Voilà au moins un argument que les défenseurs de la détention d'armes ne pourront pas rejeter, en prétextant que la vente d'armes n'est pas liée au nombre de suicides et que ces personnes aux idées sombres ont tout autant de "chance" de commettre l'irréparable, avec ou sans pistolet à proximité.

Quelques chiffres compilés par The Trace permettent de visualiser l'impact de l'armement des Américains sur les chiffres du suicide. Parmi les plus éloquents, on retiendra que 58 Américains se suicident d'une balle dans la tête chaque jour, que le suicide par arme à feu n'est pas la forme de mise à mort la plus commune (6% des tentatives de suicide contre 71% par overdose), mais la plus "fiable" – 54% de ces tentatives sont fatales- ou encore que les États d'Amérique les plus armés sont ceux où les taux de suicide sont les plus élevés.
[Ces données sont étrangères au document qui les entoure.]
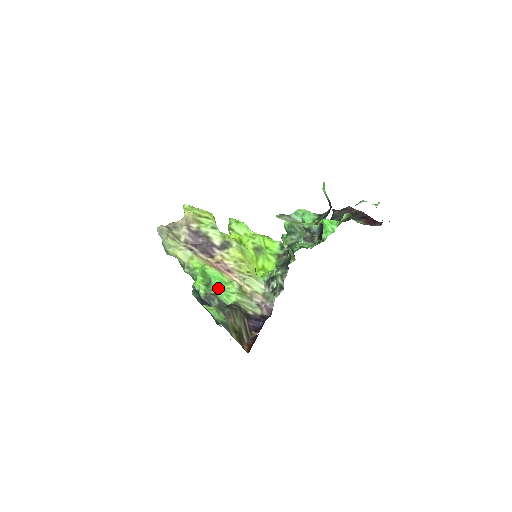
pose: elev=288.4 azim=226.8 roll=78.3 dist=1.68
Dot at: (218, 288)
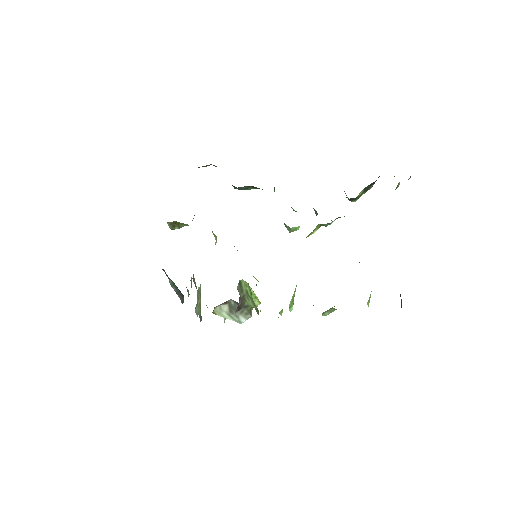
Dot at: occluded
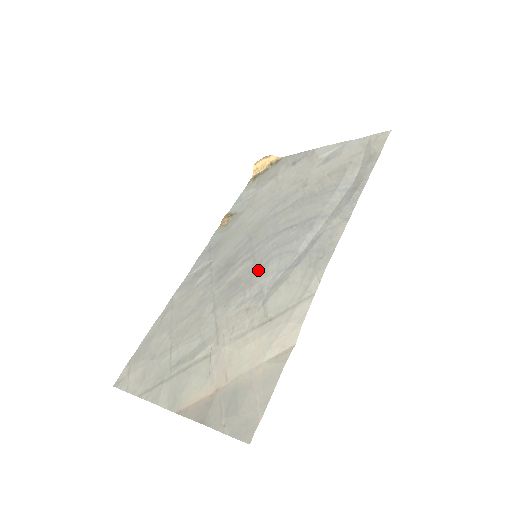
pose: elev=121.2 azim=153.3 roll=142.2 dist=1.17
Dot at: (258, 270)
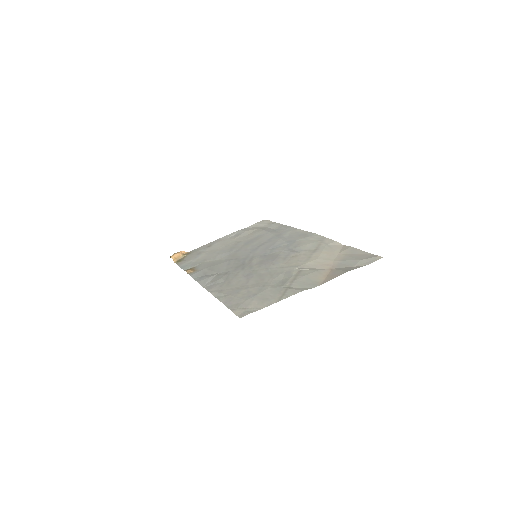
Dot at: (271, 254)
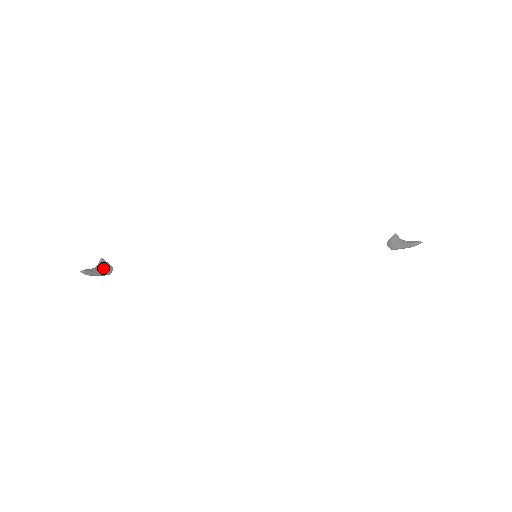
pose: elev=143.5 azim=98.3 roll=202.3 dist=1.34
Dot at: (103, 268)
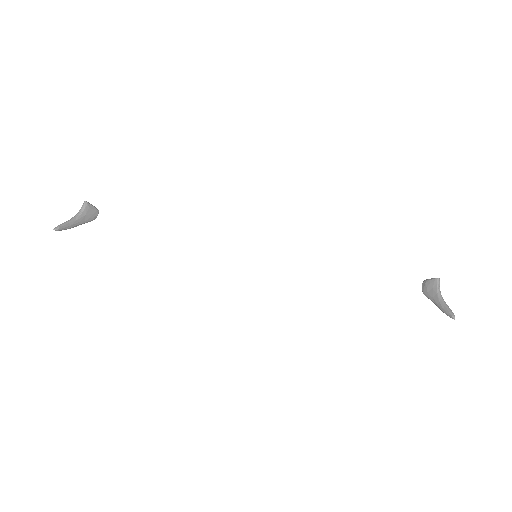
Dot at: (85, 216)
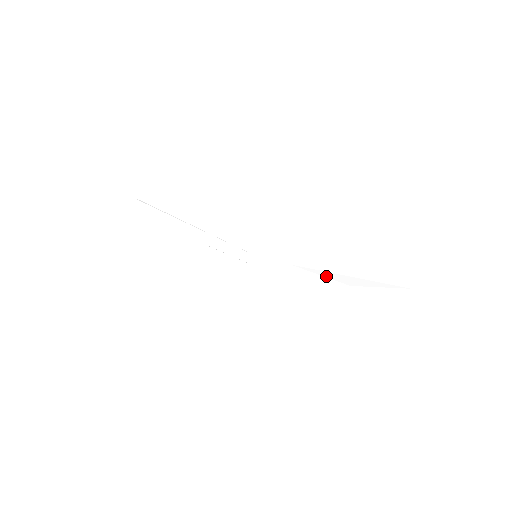
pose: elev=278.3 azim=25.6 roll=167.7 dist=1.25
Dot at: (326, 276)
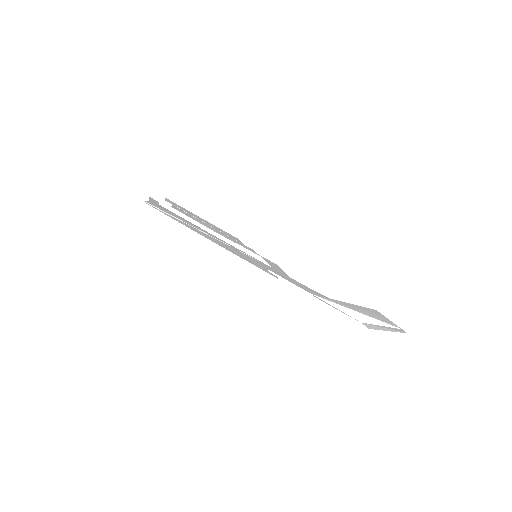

Enfin, cette statistique ahurissante : le suicide constitue la première cause de mort chez les vétérans, devant le décès au combat, le cancer et les maladies cardiaques. Sans surprise, 68% de ces suicides étaient par arme à feu. En mai 2016, le Pentagone révélait que le taux de suicide était deux fois plus élevé que la moyenne chez les militaires.

Prévention

Des efforts sont toutefois consentis du côté des industriels de l'armement afin de limiter leur responsabilité (des morts sur la conscience oui, des suicides, non) : la National Shooting Sports Foundation (NSSF), la troisième plus grosse organisation américaine de défense du port d'arme, a conclu en août 2016 un accord avec la Fondation américaine de prévention du suicide (AFSP) dans le but de renforcer les campagnes de prévention et de sauver ainsi 10 000 vies, relateThe Trace.

De son côté, l'armée américaine veut veiller à ce que ses vétérans ne sombrent pas dans la dépression et soient tentés de se suicider. Dans le cadre de ce plan évalué à quelque 50 millions de dollars (45 millions d'euros), un algorithme a été mis en place afin de prévoir les moments auxquels ces anciens soldats auront peut-être besoin d'un accompagnement psychologique. Pour cela, plusieurs facteurs sont pris en compte, dont l'âge ainsi que d'éventuels troubles psychiques causés par un stress post-traumatique, très commun chez les vétérans qui ont connu la guerre.

Pour Thomas Reisch, la solution à ces suicides est bien plus simple : "Le principe est toujours le même. Si nous sommes capables de restreindre l'accès aux armes, il y aura moins de suicides". Une affirmation qui n'aurait, a priori, pas été aussi évidente si annoncée au début de cet article.